Я думала, она сейчас обидится и даст сдачи. Но, выслушав все это совершенно спокойно, она вдруг бросилась мне на шею со слезами на глазах.
– Прости меня, Берта! Я чувствую себя такой несчастной, когда ты отказываешься меня понимать. Но поверь, я обо всем хорошо подумала. Я хочу покончить с этим именно потому, что больше не желаю играть спектаклей в жизни. Я хочу снова быть Каролиной. Но я должна сделать это по-своему. И тебе совсем не обязательно идти со мной, – добавила она нерешительно.
– Но я хочу пойти с тобой, Каролина. Я же не…
– Нет… Я хочу встретиться с ними одна.
– Но почему ты не хочешь взять меня с собой?
Она задумчиво посмотрела на меня.
– Не знаю… Наверное, мне просто стыдно. С тобой я буду чувствовать себя бессовестной обманщицей. Ты ведь никогда не притворяешься, всегда остаешься такой, какая есть. Поэтому мне так тяжело расставаться с тобой надолго. А ты, мне кажется, прекрасно обходишься без меня.
– Неправда. Мне тебя очень не хватает.
– Да, но, может быть, я этого не стою… Иногда я думаю, что без меня тебе было бы лучше.

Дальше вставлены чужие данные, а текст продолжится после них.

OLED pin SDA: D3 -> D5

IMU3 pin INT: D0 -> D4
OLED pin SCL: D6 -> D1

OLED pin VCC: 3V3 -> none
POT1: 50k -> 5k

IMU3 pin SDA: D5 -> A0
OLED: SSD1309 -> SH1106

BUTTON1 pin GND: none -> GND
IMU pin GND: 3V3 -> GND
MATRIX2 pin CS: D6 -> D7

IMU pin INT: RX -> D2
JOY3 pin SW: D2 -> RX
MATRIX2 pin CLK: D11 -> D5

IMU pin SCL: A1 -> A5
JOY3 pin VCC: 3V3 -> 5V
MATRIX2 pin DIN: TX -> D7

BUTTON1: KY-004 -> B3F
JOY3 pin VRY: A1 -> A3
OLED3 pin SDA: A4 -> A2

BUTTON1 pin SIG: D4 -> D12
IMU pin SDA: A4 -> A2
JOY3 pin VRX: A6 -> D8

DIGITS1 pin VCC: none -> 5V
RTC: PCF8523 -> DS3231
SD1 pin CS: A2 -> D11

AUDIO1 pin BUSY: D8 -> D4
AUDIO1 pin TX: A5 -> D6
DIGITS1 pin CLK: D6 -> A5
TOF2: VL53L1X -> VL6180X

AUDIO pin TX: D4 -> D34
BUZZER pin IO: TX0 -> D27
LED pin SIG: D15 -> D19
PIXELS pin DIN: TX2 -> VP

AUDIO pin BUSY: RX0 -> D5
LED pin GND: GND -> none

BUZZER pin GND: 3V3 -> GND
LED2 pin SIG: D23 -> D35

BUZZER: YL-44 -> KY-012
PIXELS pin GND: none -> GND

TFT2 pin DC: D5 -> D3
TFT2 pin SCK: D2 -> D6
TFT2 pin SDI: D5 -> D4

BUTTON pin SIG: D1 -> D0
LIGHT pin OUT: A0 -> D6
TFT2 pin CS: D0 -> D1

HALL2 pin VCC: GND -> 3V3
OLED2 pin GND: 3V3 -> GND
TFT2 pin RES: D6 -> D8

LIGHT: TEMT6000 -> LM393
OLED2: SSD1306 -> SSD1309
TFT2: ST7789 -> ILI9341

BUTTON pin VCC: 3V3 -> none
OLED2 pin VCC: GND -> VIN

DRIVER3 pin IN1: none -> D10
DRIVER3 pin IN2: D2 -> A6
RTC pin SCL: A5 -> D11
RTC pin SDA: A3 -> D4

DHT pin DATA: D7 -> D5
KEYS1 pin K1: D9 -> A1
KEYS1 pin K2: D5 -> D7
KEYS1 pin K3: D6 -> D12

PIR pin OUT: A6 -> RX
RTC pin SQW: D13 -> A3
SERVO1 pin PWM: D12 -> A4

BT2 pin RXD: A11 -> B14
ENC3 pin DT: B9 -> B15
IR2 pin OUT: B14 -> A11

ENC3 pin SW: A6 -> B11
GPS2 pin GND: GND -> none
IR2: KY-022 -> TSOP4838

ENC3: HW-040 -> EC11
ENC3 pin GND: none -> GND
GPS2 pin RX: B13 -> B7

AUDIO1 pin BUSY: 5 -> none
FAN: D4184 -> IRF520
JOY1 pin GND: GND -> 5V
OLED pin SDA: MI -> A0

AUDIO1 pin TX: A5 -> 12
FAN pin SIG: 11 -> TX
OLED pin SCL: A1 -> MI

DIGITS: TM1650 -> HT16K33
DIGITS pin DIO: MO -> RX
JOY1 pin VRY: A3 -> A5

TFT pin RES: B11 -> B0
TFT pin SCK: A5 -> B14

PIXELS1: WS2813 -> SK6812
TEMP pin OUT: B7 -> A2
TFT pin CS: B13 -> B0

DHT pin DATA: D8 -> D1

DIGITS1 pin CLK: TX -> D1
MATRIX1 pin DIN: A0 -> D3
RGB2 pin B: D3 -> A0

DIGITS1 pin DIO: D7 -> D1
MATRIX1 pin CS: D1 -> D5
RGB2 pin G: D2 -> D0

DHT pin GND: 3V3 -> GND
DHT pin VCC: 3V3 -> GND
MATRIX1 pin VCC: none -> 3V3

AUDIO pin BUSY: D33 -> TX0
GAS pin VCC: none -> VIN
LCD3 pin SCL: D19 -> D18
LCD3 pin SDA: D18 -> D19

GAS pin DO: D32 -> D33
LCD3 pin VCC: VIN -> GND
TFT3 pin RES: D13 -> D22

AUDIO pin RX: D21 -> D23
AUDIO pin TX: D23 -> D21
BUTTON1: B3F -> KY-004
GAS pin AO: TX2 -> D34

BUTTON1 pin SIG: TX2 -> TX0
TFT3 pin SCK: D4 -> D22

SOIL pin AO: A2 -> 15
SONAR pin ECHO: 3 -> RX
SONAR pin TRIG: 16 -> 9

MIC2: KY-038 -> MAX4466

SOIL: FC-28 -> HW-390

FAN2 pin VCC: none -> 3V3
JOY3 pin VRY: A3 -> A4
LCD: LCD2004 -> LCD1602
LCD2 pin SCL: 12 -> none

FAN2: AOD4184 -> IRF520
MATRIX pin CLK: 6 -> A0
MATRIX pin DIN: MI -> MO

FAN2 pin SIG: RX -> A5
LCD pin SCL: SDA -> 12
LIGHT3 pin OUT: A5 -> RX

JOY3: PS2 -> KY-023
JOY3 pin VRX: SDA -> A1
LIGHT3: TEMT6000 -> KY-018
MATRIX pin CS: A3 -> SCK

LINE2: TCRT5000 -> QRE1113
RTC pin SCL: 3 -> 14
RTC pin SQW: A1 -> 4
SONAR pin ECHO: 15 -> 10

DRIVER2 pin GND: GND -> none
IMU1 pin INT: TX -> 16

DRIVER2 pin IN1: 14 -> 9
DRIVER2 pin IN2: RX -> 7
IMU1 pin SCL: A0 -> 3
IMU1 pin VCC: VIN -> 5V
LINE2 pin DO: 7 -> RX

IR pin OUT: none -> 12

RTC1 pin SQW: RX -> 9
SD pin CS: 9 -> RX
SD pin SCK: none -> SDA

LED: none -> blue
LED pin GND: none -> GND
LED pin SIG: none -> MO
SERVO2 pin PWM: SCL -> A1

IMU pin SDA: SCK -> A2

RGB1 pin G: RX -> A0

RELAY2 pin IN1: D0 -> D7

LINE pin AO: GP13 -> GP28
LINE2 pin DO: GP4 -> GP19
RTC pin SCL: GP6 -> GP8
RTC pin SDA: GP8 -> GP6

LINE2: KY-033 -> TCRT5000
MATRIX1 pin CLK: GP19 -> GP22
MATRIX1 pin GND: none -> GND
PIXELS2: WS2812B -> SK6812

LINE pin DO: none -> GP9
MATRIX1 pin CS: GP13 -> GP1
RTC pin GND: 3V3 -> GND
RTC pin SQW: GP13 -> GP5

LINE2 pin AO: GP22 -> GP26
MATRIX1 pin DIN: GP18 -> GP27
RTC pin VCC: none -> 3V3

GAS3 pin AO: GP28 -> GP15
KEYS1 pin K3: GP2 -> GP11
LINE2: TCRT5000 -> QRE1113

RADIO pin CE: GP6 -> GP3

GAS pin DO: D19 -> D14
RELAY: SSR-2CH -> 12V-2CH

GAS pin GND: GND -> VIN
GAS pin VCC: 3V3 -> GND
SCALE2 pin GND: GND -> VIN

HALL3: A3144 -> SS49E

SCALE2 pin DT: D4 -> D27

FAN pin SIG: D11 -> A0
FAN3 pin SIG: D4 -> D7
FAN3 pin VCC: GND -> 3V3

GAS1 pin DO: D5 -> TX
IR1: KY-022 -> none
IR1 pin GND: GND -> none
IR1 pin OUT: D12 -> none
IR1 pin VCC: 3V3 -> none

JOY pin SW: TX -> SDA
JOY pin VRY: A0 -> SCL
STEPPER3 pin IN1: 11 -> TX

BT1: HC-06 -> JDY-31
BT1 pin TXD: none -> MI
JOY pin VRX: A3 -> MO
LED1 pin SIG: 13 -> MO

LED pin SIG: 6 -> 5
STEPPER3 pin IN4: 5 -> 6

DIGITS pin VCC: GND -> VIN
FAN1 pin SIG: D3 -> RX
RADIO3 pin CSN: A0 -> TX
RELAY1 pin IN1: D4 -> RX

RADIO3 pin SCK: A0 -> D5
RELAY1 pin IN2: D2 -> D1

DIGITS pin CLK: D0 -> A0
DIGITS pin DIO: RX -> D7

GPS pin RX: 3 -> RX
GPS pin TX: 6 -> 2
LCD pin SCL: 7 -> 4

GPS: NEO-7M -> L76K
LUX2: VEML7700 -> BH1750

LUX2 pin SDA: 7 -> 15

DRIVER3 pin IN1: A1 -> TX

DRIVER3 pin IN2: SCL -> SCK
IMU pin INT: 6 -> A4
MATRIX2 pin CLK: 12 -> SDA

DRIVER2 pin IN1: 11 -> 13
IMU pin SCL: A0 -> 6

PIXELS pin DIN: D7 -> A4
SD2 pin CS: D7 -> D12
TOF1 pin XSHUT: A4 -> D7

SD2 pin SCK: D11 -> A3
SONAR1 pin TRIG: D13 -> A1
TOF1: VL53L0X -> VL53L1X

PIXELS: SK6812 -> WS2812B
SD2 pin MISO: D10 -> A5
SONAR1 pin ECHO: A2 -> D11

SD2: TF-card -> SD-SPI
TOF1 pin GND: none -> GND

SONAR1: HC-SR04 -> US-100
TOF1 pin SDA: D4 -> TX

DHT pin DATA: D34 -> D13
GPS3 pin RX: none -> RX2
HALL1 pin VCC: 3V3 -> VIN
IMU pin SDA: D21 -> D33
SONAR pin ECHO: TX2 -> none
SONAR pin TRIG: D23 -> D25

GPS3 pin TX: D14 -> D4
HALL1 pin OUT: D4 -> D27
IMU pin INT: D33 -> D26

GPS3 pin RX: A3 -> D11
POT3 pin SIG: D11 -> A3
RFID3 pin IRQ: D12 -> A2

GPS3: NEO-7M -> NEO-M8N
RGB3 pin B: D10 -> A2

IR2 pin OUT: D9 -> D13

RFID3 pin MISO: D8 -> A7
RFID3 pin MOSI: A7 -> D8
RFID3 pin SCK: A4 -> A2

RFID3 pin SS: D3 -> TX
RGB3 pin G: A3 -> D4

Ведь я, как бы это сказать… не то чтобы ненадежный человек, но довольно переменчива по натуре.
– Не всегда, Каролина. И между прочим, если нас сравнивать, то ты более верная подруга. В мыслях я иногда предавала тебя, я это знаю.
– Но никогда на деле…
Она взяла гребень и стала делать мне прическу.
– Ты, наверное, думаешь, что я чересчур пышно разоделась, – сказала она. – Спорить не буду, но это лишь для того, чтобы, как только я появлюсь, Карла забыли раз и навсегда. Пусть они увидят: есть только Каролина! Понимаешь?
Я согласилась, но добавила, что это будет не так-то просто.
– Я знаю. – Она нахмурилась и вздохнула. – С Леони будет трудней всего. Но с Розильдой мы из одного теста. Она будет смеяться. А вот Арильд наоборот… Он решит, что его жестоко обманули. Кстати, ты узнала, почему он так странно вел себя со мной?
– Да, но я обещала, что ничего не скажу. Он сам хочет с тобой поговорить.
Она нашла ножницы и начала подравнивать мне волосы, чтобы они лежали красивей. Мне это не нравилось, но я не стала возражать. Когда говоришь о чем-то важном, всегда хорошо заняться чем-нибудь посторонним. Иначе все становится слишком серьезным.
– Конечно, я боюсь встречи с Леони, – сказала Каролина и сдула волосинку с моей шеи. – Когда мы познакомились в Париже, она показалась мне такой милой и забавной…
– А ты не заметила, что у нее все как-то чересчур?
– Да, но я посчитала, что это просто кокетство. И потом, она была замечательной учительницей французского.
Я предупредила Каролину, что с Леони дела совсем плохи. Что она вбила себе в голову, будто должна умереть – «в стране своего возлюбленного», как она высокопарно выразилась.